Obama administration says consumers should be able to unlock their cell phones, but that doesn't mean it's OK yet.

Josh Lowensohn/CNET

The White House today backed an Internet petition asking the Library of Congress to change its stance on the legality of smartphone unlocking.

In a post on the We The People blog, R. David Edelman, the White House senior adviser for Internet, innovation and privacy, said the administration agrees with those who signed the petition, and aims to support any legislation that would remedy the issue.

"The White House agrees with the 114,000 plus of you who believe that consumers should be able to unlock their cell phones without risking criminal or other penalties," Edelman wrote. "In fact, we believe the same principle should also apply to tablets, which are increasingly similar to smartphones."

Edelman added that the issue falls within the realm of the Federal Communications Commission, and to some degree mobile device manufacturers to make sure "customers can fully reap the benefits and features they expect when purchasing their devices."

"It's common sense, crucial for protecting consumer choice, and important for ensuring we continue to have the vibrant, competitive wireless market that delivers innovative products and solid service to meet consumers' needs," Edelman said.

Having an unlocked cell phone means you can change carriers freely, something that many device manufacturers lock down even after a contract's term is up. Consumers typically need to spend more to buy a device up front in order to buy it unlocked, or face what are usually higher fees with travel data packages or international roaming. The updated law, which went into effect in January, means that unauthorized unlocking -- that is, any unlocking that is done without the permission of your carrier -- is illegal.

Even with that recommendation from the administration, that doesn't mean it's now OK to unlock your smartphone. The Copyright Office is part of the Library of Congress, a legislative branch agency. To that end, Edelman notes that the Obama administration "would support a range of approaches to addressing this issue," including legislation.

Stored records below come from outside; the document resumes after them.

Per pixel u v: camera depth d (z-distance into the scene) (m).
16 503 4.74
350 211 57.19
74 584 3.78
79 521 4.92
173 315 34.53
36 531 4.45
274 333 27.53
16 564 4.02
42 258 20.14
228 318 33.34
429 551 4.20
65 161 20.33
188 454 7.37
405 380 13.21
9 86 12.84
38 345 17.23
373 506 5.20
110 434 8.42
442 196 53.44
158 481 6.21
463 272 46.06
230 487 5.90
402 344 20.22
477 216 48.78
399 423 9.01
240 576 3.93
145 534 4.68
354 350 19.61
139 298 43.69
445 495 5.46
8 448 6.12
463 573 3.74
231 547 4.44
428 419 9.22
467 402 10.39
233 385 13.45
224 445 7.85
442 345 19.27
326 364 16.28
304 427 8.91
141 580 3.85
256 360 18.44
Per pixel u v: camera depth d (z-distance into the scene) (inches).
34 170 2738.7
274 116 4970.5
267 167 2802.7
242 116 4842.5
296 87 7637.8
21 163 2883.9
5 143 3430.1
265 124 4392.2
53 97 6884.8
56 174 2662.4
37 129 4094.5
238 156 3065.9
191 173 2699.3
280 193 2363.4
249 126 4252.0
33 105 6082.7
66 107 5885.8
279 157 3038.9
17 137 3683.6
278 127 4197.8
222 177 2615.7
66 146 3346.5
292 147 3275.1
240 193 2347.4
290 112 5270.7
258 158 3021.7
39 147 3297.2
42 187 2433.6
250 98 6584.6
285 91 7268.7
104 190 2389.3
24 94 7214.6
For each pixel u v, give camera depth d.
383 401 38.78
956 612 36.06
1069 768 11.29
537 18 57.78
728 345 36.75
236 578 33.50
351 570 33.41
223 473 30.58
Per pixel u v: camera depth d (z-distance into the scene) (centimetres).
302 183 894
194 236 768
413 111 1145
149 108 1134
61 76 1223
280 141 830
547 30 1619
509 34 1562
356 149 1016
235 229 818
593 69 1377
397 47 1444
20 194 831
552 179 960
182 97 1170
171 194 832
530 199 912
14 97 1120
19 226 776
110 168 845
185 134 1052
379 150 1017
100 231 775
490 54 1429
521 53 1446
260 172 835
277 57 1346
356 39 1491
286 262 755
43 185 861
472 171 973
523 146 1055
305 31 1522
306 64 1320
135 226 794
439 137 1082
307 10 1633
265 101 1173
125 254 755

In a statement, FCC Chairman Julius Genachowski noted that the group was examining the issue and pushing for a legislative fix.

"From a communications policy perspective, this raises serious competition and innovation concerns, and for wireless consumers, it doesn't pass the common sense test," Genachowski said. "The FCC is examining this issue, looking into whether the agency, wireless providers, or others should take action to preserve consumers' ability to unlock their mobile phones. I also encourage Congress to take a close look and consider a legislative solution."

The original petition was launched in late January, and has since amassed 114,322 signatures. It needed 100,000 to demand a response from The White House, a threshold it reached late last month.

"This is a big victory for consumers, and I'm glad to have played a part in it," petition creator Sina Khanifar told CNET in an e-mail. "A lot of people reacted skeptically when I originally started the petition, with lots of comments to the effect of 'petitions don't do anything.' The optimist in me is really glad to have proved them wrong."